The copy you produce must hold every record exactly, and none of the images.

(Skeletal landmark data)
>>>>>
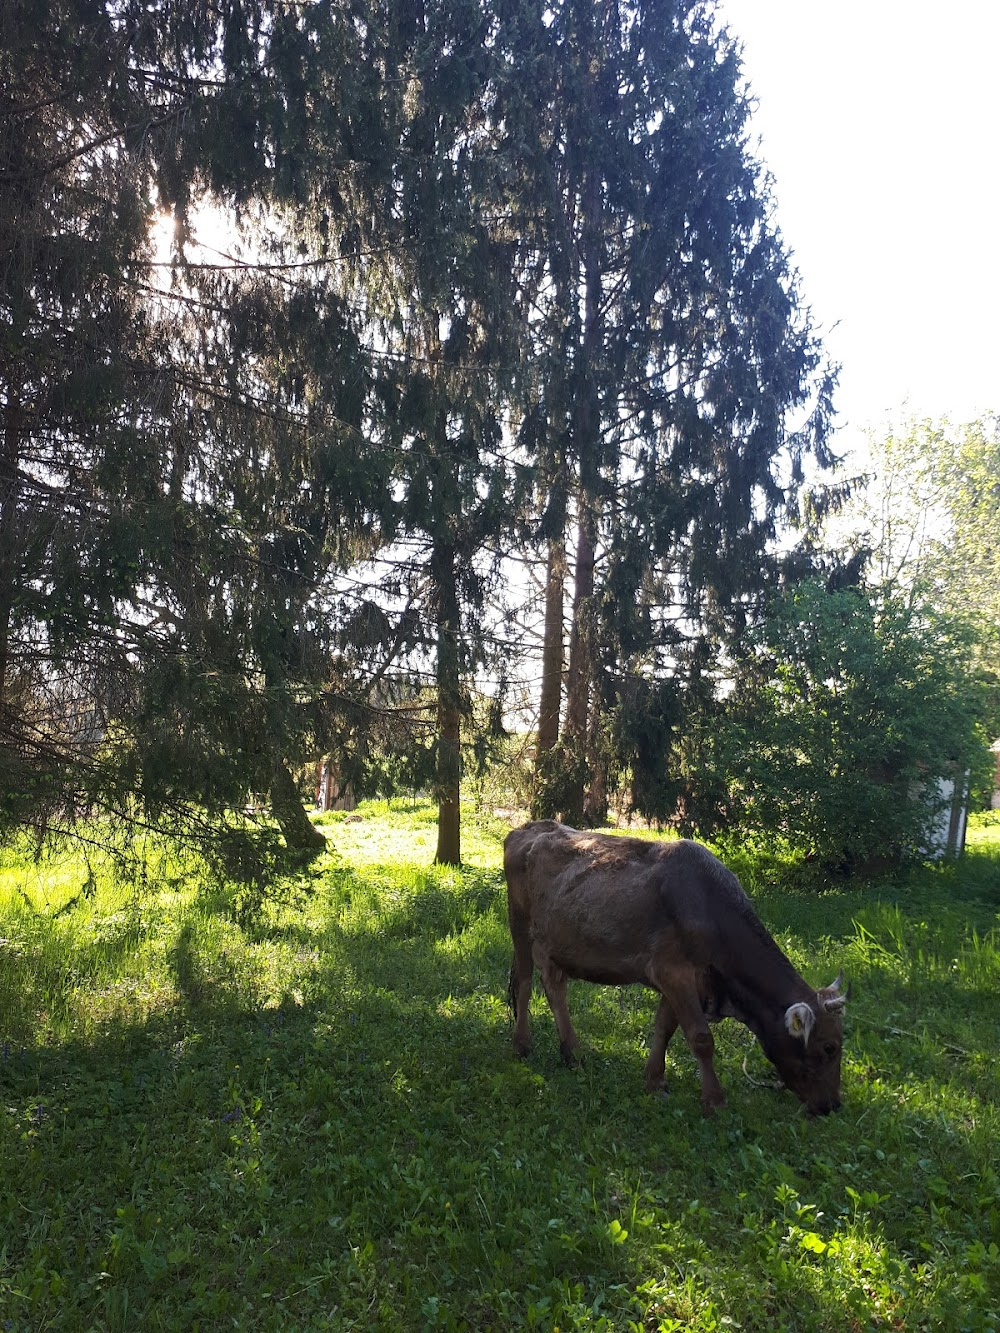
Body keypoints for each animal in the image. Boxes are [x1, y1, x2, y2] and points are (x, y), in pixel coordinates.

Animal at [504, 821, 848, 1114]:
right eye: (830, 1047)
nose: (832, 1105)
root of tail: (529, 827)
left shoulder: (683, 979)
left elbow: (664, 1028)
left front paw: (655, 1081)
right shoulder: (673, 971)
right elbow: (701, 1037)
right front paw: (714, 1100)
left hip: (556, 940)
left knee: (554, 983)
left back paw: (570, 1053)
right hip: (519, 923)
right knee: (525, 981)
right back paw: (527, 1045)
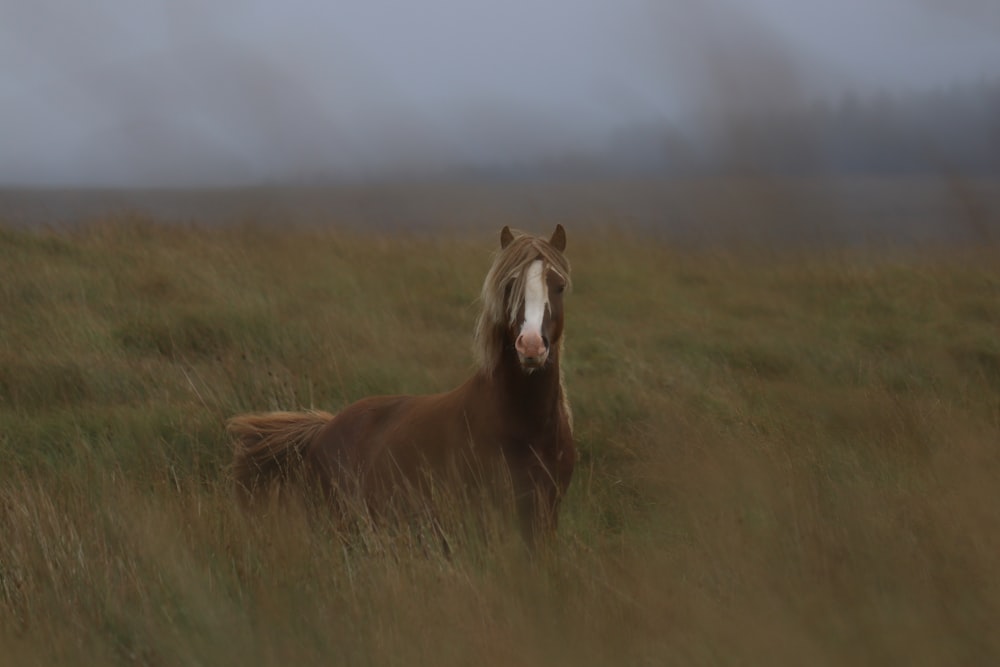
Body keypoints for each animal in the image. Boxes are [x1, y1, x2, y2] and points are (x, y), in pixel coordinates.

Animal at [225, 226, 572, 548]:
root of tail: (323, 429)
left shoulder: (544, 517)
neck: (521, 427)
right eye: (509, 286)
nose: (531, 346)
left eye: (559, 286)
<<<<<
Response box:
Body keypoints for each animal in the image. Boxes are [x1, y1, x2, y2] and points are (x, y), in pixel coordinates.

Animal at [504, 821, 848, 1114]:
right eye: (830, 1047)
nose: (832, 1105)
root of tail: (529, 827)
left shoulder: (683, 979)
left elbow: (664, 1028)
left front paw: (655, 1081)
right shoulder: (673, 971)
right elbow: (701, 1037)
right front paw: (714, 1100)
left hip: (556, 940)
left knee: (554, 983)
left back paw: (570, 1053)
right hip: (519, 923)
right knee: (525, 981)
right back paw: (527, 1045)
Body keypoints for each animal in the image. Boxes are [x1, y1, x2, y2] and points are (x, y), in pixel coordinates.

Animal at [225, 226, 572, 548]:
root of tail: (323, 429)
left shoulder: (544, 517)
neck: (521, 427)
right eye: (509, 286)
nose: (531, 346)
left eye: (559, 286)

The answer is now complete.